▽

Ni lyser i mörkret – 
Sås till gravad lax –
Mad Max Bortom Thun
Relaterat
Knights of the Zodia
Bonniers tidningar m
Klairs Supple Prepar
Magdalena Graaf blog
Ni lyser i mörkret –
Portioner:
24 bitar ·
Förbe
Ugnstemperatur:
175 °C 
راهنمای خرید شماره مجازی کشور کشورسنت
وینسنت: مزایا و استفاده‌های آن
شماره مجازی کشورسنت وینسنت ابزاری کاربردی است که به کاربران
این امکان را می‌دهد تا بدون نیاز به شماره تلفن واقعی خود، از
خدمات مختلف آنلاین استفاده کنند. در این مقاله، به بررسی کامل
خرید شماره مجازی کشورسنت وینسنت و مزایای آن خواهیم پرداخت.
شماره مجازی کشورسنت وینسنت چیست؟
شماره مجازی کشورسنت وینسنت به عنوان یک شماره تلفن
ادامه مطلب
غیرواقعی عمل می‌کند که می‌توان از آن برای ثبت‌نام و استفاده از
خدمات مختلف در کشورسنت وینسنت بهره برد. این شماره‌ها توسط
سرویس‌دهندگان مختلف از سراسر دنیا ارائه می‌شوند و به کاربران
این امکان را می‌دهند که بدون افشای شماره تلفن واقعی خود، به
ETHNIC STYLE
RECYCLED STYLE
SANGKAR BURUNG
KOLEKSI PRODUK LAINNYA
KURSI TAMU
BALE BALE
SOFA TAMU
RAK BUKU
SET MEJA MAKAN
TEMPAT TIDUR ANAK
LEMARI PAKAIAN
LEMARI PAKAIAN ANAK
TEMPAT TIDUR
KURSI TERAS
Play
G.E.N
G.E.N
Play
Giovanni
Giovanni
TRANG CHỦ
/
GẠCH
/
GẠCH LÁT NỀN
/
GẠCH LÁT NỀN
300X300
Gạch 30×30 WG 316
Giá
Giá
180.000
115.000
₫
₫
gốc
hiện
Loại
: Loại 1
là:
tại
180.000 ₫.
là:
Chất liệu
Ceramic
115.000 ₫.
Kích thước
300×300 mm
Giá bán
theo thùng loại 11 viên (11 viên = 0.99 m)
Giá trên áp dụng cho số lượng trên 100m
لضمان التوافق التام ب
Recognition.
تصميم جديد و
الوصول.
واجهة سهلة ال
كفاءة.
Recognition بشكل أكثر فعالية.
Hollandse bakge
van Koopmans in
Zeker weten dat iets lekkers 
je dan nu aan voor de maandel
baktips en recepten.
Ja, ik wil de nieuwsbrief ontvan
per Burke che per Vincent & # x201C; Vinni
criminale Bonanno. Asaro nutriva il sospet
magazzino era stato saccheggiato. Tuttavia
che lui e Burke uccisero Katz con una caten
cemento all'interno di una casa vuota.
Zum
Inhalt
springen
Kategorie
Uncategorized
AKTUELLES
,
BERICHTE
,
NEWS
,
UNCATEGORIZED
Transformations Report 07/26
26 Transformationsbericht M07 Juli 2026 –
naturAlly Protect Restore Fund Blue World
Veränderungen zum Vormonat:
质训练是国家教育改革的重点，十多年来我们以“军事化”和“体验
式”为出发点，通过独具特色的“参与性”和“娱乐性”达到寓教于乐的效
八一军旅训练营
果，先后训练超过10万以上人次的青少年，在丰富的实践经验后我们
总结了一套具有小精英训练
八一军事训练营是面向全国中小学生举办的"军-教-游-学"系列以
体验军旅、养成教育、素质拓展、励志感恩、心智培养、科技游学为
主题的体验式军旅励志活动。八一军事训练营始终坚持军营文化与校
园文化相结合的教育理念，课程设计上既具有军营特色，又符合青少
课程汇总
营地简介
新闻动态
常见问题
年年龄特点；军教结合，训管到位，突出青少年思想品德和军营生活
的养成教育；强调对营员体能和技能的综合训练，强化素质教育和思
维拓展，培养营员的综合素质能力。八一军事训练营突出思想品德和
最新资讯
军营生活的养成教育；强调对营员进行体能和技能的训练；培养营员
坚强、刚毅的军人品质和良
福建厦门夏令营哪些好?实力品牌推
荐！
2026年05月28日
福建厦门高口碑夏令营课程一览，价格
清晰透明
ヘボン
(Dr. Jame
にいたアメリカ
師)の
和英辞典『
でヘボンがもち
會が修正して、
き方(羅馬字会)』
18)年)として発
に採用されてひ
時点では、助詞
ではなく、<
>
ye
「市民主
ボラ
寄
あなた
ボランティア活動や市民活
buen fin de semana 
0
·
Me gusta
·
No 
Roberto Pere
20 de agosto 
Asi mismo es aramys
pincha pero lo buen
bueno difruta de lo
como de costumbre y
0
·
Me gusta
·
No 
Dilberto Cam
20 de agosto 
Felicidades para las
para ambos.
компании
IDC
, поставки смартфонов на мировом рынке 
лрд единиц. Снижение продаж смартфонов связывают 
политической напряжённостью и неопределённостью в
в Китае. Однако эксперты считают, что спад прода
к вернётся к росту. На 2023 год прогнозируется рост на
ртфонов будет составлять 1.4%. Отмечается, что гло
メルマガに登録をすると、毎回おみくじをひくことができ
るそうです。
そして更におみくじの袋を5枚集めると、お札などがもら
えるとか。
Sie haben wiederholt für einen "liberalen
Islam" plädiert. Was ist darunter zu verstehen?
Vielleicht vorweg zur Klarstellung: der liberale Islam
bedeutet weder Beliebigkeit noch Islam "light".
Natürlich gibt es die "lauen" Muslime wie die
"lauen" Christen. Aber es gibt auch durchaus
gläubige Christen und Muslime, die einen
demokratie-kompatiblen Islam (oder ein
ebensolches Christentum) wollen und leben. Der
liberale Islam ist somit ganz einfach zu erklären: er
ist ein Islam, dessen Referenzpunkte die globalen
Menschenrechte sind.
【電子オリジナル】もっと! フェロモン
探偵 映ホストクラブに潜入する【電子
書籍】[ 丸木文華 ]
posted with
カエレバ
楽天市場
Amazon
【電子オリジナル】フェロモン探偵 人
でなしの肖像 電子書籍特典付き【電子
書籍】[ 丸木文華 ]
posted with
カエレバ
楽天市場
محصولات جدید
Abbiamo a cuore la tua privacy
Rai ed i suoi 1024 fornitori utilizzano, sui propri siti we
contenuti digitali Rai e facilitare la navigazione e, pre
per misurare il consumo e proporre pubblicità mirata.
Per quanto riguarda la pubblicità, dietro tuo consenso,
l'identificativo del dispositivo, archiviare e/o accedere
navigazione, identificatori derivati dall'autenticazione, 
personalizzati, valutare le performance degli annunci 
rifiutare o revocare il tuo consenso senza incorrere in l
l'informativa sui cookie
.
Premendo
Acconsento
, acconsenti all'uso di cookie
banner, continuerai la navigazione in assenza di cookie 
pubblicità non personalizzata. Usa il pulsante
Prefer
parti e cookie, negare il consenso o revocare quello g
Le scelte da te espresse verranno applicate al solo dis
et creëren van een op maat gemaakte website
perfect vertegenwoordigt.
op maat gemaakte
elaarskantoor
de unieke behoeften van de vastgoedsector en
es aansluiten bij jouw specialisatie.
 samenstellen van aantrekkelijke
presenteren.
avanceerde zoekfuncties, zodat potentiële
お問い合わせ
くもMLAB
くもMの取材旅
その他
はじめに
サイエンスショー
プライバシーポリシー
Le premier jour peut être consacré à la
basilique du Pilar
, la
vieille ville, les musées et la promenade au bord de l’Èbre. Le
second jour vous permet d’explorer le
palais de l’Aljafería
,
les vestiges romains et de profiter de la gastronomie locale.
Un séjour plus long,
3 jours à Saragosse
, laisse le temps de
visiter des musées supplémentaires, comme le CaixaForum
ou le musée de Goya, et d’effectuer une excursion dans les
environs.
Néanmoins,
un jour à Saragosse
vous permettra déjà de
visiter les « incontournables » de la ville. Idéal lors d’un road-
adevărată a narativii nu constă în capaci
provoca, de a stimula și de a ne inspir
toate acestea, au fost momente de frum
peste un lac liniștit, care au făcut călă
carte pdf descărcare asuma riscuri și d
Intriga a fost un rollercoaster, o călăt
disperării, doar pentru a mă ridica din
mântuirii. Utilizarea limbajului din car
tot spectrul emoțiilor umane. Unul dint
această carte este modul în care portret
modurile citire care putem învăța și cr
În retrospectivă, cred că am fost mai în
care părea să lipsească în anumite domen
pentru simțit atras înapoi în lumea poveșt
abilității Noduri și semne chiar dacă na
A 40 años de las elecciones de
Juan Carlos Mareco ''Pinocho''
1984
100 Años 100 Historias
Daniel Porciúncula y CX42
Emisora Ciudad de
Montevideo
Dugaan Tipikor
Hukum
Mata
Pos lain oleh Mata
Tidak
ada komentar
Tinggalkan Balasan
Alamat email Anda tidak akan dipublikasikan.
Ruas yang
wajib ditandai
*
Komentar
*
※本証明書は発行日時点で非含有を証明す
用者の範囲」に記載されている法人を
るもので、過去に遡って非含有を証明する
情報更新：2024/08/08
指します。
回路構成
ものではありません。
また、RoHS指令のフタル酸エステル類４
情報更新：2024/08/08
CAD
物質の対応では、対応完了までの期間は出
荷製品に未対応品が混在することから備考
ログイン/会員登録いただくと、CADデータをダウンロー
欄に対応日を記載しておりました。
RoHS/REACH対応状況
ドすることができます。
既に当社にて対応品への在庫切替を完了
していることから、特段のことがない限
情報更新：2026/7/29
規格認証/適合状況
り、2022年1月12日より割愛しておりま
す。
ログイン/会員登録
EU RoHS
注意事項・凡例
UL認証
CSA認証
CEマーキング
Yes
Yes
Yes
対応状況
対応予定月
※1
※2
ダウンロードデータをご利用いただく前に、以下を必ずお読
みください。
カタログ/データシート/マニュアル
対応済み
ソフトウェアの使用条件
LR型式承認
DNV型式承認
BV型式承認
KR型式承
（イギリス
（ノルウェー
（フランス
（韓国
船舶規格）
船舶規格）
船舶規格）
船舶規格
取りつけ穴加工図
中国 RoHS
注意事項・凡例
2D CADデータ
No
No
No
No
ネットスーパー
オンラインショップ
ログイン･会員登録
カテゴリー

△

PROBLEM TO WORK ON: Copy, from the data above, every line where the word "کشورسنت" appears.

RESULT OF THE EXERCISE:
راهنمای خرید شماره مجازی کشور کشورسنت
شماره مجازی کشورسنت وینسنت ابزاری کاربردی است که به کاربران
خرید شماره مجازی کشورسنت وینسنت و مزایای آن خواهیم پرداخت.
شماره مجازی کشورسنت وینسنت چیست؟
شماره مجازی کشورسنت وینسنت به عنوان یک شماره تلفن
خدمات مختلف در کشورسنت وینسنت بهره برد. این شماره‌ها توسط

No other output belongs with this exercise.